Work request:
Reproduce the part of the text on Instagram poets that begins at the words "Instagram poets and poetry" and stops after "that they write.".

Reading text:
##########
Instagram poets and poetry have been on the rise for some time, with simple poems (no longer than a few lines) on plain backgrounds fitting quite well into the Instagram aesthetic. While some have lauded such poetry and the poets who write them, others do not look upon them so kindly, calling Instagram poetry “artless”. Given the number of negative things that have been said, some have even found it necessary to defend Instagram poets and the poetry that they write.
No matter what has been said, it’s clear that these poets are making waves on Instagram, so let us introduce you to a few of them so that you can get a better idea of what they do.
The most popular among the InstaPoets has to be @rupikaur_, with 2.6 million followers on Instagram. Of all her posts in the past three months, the following is the one that has received the highest engagement.
As a testament to her popularity, Kaur has an average image engagement of 5.84%, a very high rate for an individual with such a large number of followers on Instagram. This is despite the fact that Kaur, unlike many other InstaPoets, do not use many hashtags in her posts. Her most popular hashtag used in the past three months is #thesunandherflowers, the title of her most recent book. Kaur uses the hashtag whenever she posts excerpts of her poems from said book.
Although Kaur posts both her poems and images of her self alternately on Instagram, it is quite clear that her poems stand out to her audience more than the other images do. A quick look at her top 15 posts in terms of like engagement makes this clear.
Another popular InstaPoet with a large following is @atticuspoetry, whose real identity is unknown. While he has done readings for his audience in the past, he has always worn a mask while doing so, and has suggested that his anonymity is something he values. Atticus’s most popular post in the past three months features in his first book, “Love Her Wild”.
Of all of Atticus’s followers, the one who has the largest following is American actress and singer, Jada Facer. 66% of his followers are female, and an astonishingly low percentage of them are inactive on Instagram. Given that most of his followers (approximately 48%) hail from the United States, which has an average rate of 11.19% for inactive followers, this is definitely worthy of note.
The final InstaPoet we will be introducing today is Nayyirah Waheed. Unlike the other two poets, Waheed only posts photographs of her poetry on her Instagram page. Some of the photographs appear to be snapshots taken directly from her two books, salt. and Nejma, while others are screenshots of tweets, many of which are also excerpts from her books. Waheed’s most popular post from the past three months is one about anger and grief shown below.
Some have in fact accused Rupi Kaur, introduced above, for plagiarizing parts of Waheed’s work in her previous publication, Milk and Honey. While these accusations have gone on quite extensively on the Twitter- and Tumblr-verse, they do not appear to have had much of an impact on Kaur’s Instagram presence, the engagement on her posts or on the sale of her books.
We hope you’ve had fun reading about some of the InstaPoets we have introduced today. If you’re a budding InstaPoet yourself who does not have quite the reach that you desire yet, we hope you gain inspiration from these people here and keep on working towards your goal.
##########
Recorded information:
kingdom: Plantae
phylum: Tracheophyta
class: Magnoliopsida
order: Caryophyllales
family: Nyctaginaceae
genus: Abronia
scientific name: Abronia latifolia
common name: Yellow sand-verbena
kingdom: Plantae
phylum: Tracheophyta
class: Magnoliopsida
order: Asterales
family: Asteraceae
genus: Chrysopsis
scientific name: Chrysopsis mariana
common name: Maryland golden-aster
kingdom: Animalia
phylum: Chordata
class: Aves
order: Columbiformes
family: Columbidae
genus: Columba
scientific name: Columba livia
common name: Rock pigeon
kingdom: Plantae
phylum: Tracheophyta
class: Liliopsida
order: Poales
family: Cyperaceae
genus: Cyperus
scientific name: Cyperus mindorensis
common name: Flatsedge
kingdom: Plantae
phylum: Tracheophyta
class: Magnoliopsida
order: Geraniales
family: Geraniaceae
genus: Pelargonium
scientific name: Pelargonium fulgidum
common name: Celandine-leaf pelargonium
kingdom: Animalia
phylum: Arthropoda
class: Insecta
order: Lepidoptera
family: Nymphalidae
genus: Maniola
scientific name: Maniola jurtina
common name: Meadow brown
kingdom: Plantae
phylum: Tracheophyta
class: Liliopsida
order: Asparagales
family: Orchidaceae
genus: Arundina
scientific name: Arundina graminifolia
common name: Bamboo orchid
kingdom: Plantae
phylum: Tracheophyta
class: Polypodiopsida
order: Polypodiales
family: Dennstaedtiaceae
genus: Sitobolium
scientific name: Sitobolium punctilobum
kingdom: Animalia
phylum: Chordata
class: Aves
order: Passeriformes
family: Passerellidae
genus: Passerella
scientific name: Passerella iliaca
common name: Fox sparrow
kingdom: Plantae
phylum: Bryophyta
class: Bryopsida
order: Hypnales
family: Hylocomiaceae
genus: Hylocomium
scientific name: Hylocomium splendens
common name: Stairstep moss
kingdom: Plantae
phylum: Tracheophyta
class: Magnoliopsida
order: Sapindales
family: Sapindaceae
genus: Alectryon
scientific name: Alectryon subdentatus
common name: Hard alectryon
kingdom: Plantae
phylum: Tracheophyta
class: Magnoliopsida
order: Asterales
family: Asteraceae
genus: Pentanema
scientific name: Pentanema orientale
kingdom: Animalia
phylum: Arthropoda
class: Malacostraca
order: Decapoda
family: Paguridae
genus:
##########
Result of this exercise:
Instagram poets and poetry have been on the rise for some time, with simple poems (no longer than a few lines) on plain backgrounds fitting quite well into the Instagram aesthetic. While some have lauded such poetry and the poets who write them, others do not look upon them so kindly, calling Instagram poetry “artless”. Given the number of negative things that have been said, some have even found it necessary to defend Instagram poets and the poetry that they write.